### YOUR INSTRUCTIONS
Go through the data below. Pull out every line that has the word "cleave".

* * * *

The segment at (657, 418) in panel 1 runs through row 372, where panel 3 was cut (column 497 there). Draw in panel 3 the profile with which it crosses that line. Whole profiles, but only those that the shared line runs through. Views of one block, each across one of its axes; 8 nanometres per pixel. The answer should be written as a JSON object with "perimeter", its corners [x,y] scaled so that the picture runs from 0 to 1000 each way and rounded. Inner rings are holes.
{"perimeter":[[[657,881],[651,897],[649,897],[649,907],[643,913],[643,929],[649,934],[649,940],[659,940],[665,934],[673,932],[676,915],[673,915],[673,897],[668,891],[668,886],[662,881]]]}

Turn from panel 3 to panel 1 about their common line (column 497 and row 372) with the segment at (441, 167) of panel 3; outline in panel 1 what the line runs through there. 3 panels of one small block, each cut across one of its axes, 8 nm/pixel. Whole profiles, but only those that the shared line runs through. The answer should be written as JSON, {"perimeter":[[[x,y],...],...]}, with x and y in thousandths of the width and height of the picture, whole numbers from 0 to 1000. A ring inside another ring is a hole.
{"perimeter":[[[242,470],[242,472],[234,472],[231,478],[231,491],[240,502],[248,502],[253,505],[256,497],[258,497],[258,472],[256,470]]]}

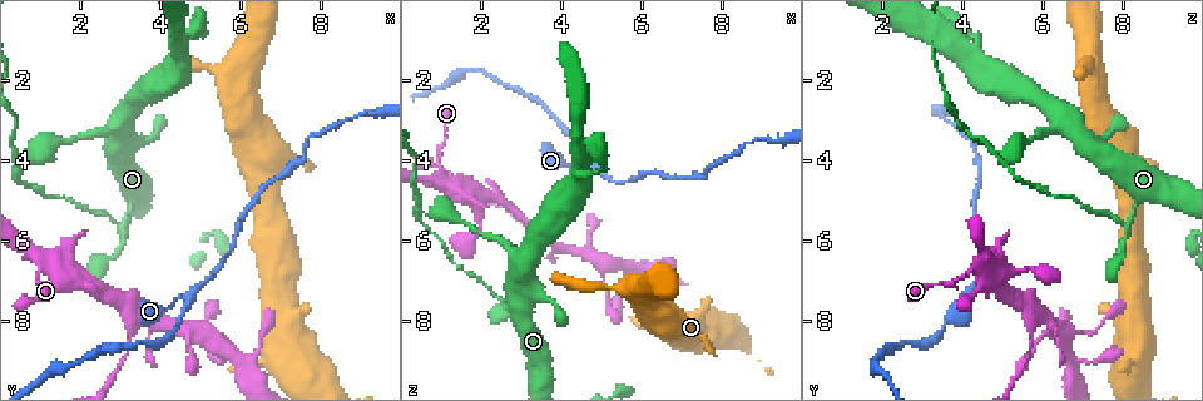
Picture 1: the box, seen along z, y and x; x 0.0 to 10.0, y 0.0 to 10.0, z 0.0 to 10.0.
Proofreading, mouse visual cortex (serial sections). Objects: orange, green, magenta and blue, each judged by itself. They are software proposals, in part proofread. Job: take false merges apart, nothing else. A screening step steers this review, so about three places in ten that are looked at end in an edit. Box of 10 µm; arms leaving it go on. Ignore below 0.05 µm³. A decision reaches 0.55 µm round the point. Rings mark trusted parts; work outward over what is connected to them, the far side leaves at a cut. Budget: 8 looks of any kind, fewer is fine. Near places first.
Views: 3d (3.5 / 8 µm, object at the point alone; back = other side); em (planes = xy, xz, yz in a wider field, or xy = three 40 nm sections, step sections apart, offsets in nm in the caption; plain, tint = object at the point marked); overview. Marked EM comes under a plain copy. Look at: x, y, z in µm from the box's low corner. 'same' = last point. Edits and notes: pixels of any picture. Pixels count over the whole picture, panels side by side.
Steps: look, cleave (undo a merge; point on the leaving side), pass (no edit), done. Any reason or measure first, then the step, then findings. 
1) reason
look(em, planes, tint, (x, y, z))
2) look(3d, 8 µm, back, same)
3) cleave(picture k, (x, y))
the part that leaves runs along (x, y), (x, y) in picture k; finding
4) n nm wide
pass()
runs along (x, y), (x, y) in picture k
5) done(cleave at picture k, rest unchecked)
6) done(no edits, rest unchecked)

branch point
look(3d, 8 µm, (4.65, 7.40, 4.15))

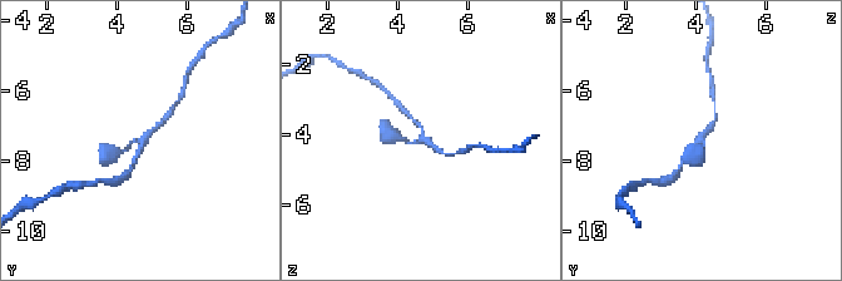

* * * *

### FINAL ANSWER
Steps: look, cleave (undo a merge; point on the leaving side), pass (no edit), done. Any reason or measure first, then the step, then findings. 
3) cleave(picture k, (x, y))
5) done(cleave at picture k, rest unchecked)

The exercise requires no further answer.